At present, too much of Europe’s defense spending goes to entrenched, slow-moving national champions. By contrast, Ilzetzki’s paper describes how the U.S. Department of Defense promotes competition through dual sourcing — purchasing weapon systems from more than one company at once to encourage competition. Often these tenders are more open-ended: Rather than favoring a certain technology with very fixed specifications that in effect favors established players, it will put out a call for open-ended solutions to a certain military problem. 

Such tenders “reached a broader set of firms that are smaller, younger, and more technology-oriented … [and] also led to more patents and dual-use spillovers,” the Kiel report reads. 

Partly because of that, about 16 percent of U.S. military spending goes to R&D, compared to only 4.5 percent in Europe. That helps U.S. companies keep their technological edge and makes them more likely to invent something useful in civilian life.

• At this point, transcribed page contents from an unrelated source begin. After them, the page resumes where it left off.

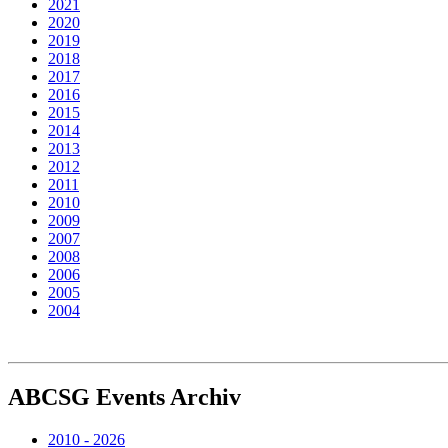
2021
2020
2019
2018
2017
2016
2015
2014
2013
2012
2011
2010
2009
2007
2008
2006
2005
2004
ABCSG
Events Archiv
2010 - 2026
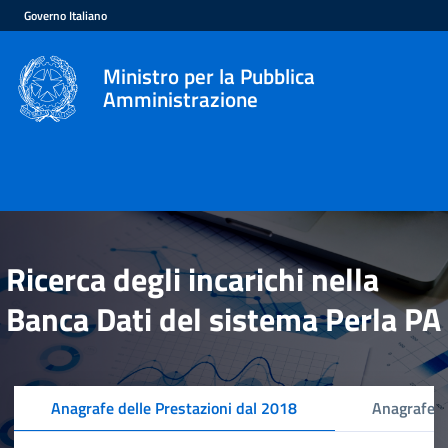
Governo Italiano
Ministro per la Pubblica
Amministrazione
Ricerca degli incarichi nella
Banca Dati del sistema Perla PA
Anagrafe delle Prestazioni dal 2018
Anagrafe d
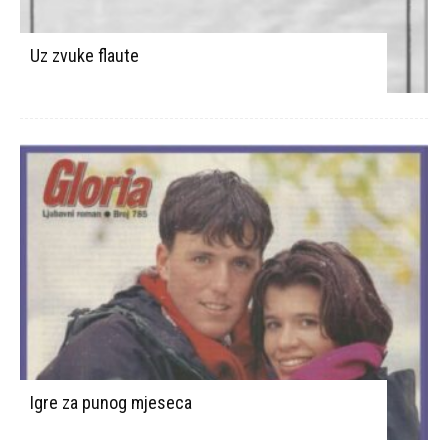
Uz zvuke flaute
Igre za punog mjeseca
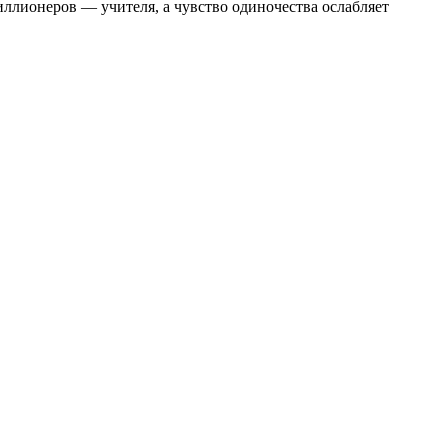
ллионеров — учителя, а чувство одиночества ослабляет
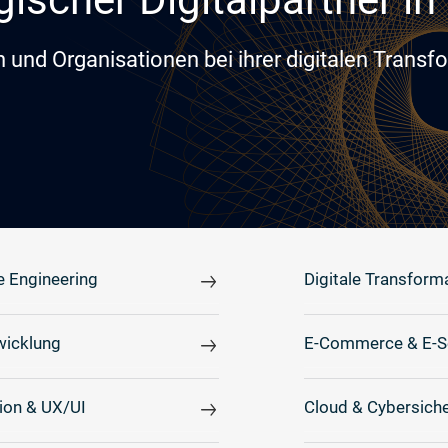
und Organisationen bei ihrer digitalen Transf
e Engineering
Digitale Transform
icklung
E-Commerce & E-S
ion & UX/UI
Cloud & Cybersiche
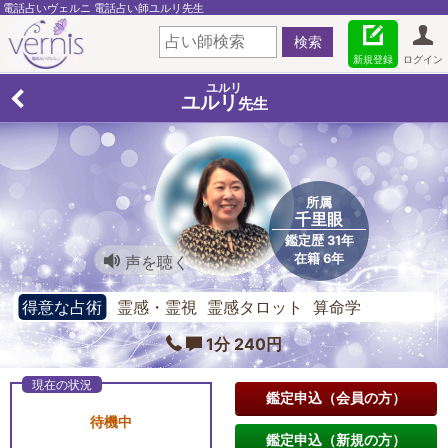
電話占いヴェルニ 電話占い師ユルリ先生
新規登録
ログイン
ユルリ
ユルリ
先生
所属
千里眼
鑑定歴 31年
在籍 6年
声を聴く
得意な占術
霊感・霊視 霊感タロット 算命学
1分 240円
鑑定申込（会員の方）
待機中
鑑定申込（新規の方）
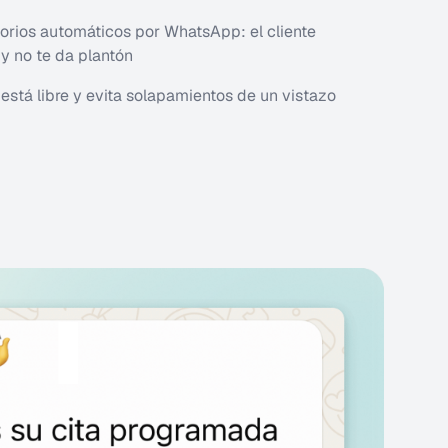
orios automáticos por WhatsApp: el cliente
 y no te da plantón
está libre y evita solapamientos de un vistazo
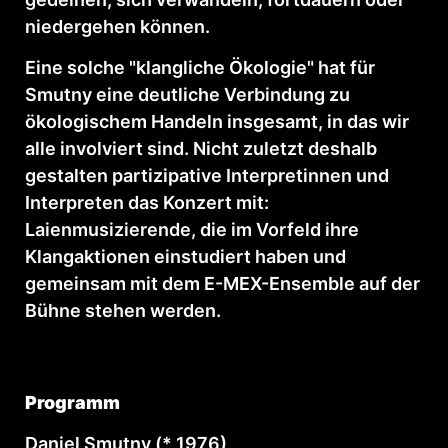
niedergehen können.
Eine solche "klangliche Ökologie" hat für
Smutny eine deutliche Verbindung zu
ökologischem Handeln insgesamt, in das wir
alle involviert sind. Nicht zuletzt deshalb
gestalten partizipative Interpretinnen und
Interpreten das Konzert mit:
Laienmusizierende, die im Vorfeld ihre
Klangaktionen einstudiert haben und
gemeinsam mit dem E-MEX-Ensemble auf der
Bühne stehen werden.
Programm
Daniel Smutny (* 1976)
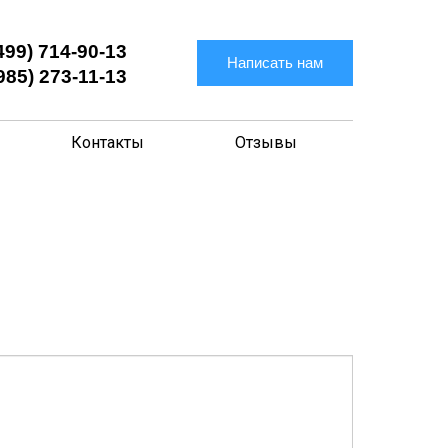
499) 714-90-13
Написать нам
985) 273-11-13
Контакты
Отзывы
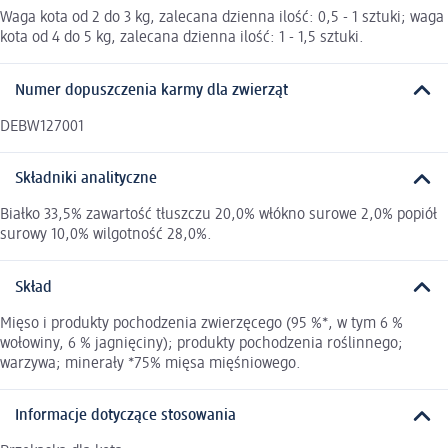
Waga kota od 2 do 3 kg, zalecana dzienna ilość: 0,5 - 1 sztuki; waga
kota od 4 do 5 kg, zalecana dzienna ilość: 1 - 1,5 sztuki.
Numer dopuszczenia karmy dla zwierząt
DEBW127001
Składniki analityczne
Białko 33,5% zawartość tłuszczu 20,0% włókno surowe 2,0% popiół
surowy 10,0% wilgotność 28,0%.
Skład
Mięso i produkty pochodzenia zwierzęcego (95 %*, w tym 6 %
wołowiny, 6 % jagnięciny); produkty pochodzenia roślinnego;
warzywa; minerały *75% mięsa mięśniowego.
Informacje dotyczące stosowania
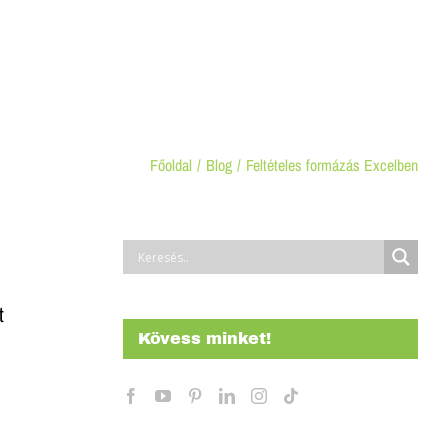
Kezdőlap
Képzéseink
Cégeknek
Kapcsolat
Főoldal
Blog
Feltételes formázás Excelben
t
Kövess minket!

As such, to succeed in the long run, any coordinated European rearmament push will require capitals to do more to embrace new entrants — many more nimble and at the technological frontier, said Dan Breznitz, an expert in state-run innovation policy at the University of Toronto.  

“You need to be able to disrupt the system,” he said. “You need to have an understanding that there will be new players. And some of those new players will become the new giants. And that’s what may be something that I’m not sure that the EU is very good at doing, to be honest.”